**What to produce**: Repeat the listing that follows exactly. Pictures are not part of the copy.

**Recorded information**:
▼

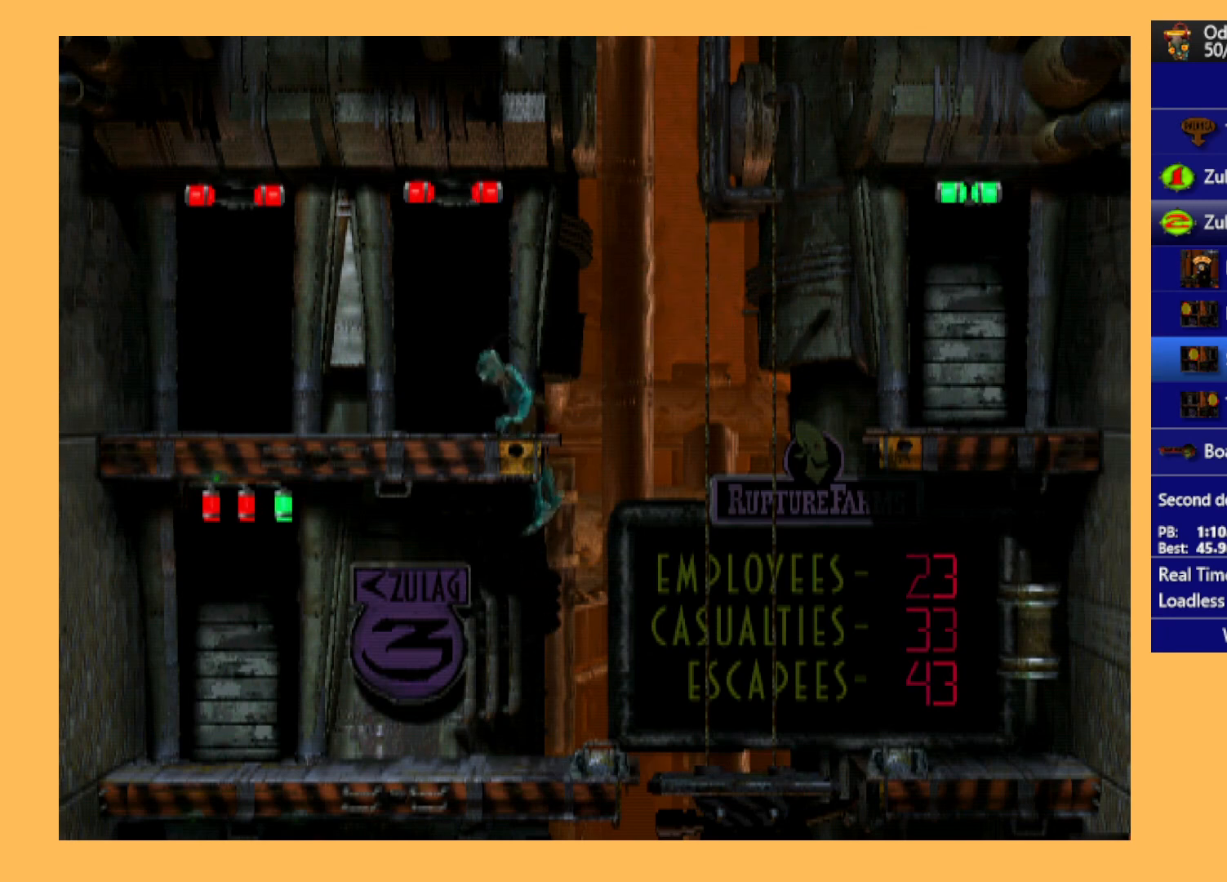
{"buttons": ["R1"], "left_stick": "center", "events": [[100, "DPAD_UP", "up"]]}
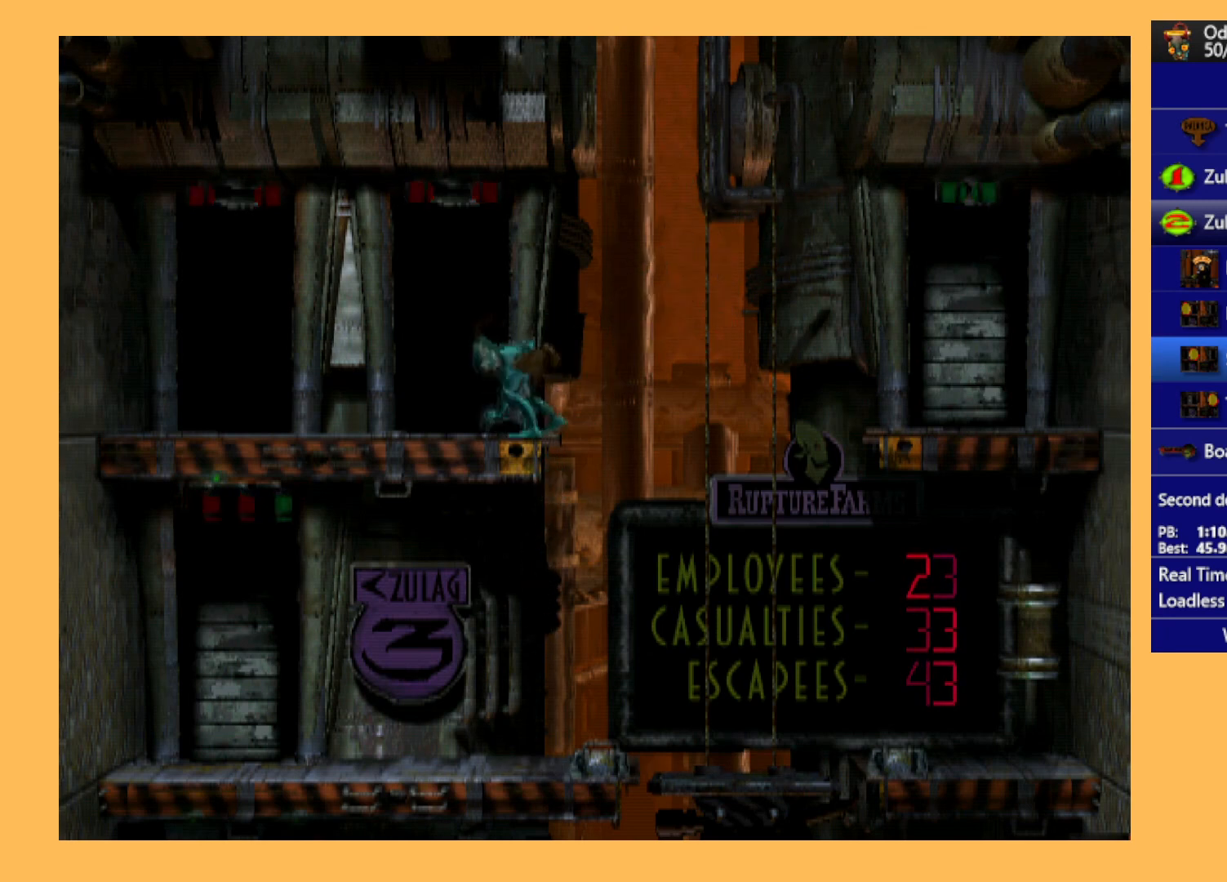
{"buttons": ["DPAD_UP"], "left_stick": "center", "events": [[33, "DPAD_LEFT", "down"], [300, "DPAD_LEFT", "up"], [300, "R1", "up"], [500, "DPAD_UP", "down"]]}
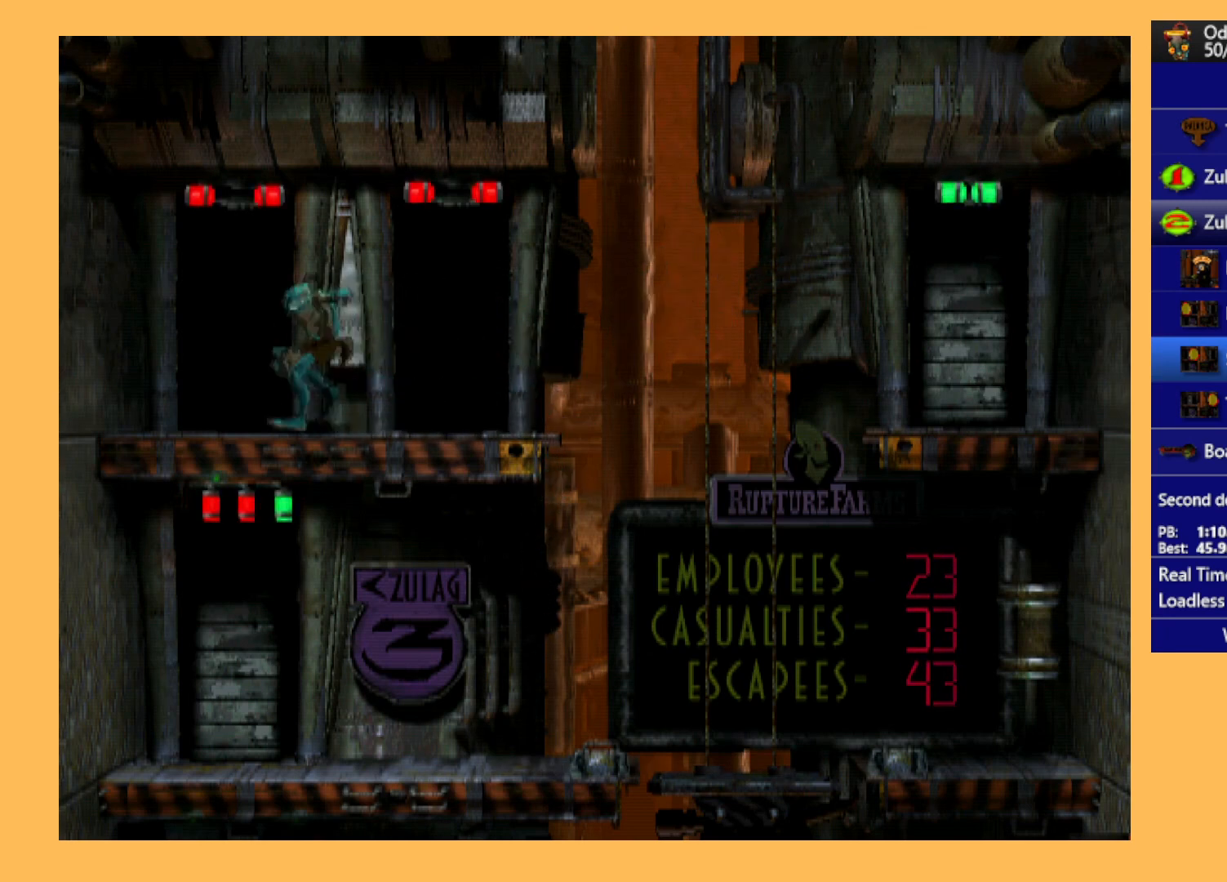
{"buttons": ["A", "DPAD_UP"], "left_stick": "center", "events": [[467, "A", "down"]]}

▲

**Written solution**:
{"buttons": ["R1"], "left_stick": "center", "events": [[100, "DPAD_UP", "up"]]}
{"buttons": ["DPAD_UP"], "left_stick": "center", "events": [[33, "DPAD_LEFT", "down"], [300, "DPAD_LEFT", "up"], [300, "R1", "up"], [500, "DPAD_UP", "down"]]}
{"buttons": ["A", "DPAD_UP"], "left_stick": "center", "events": [[467, "A", "down"]]}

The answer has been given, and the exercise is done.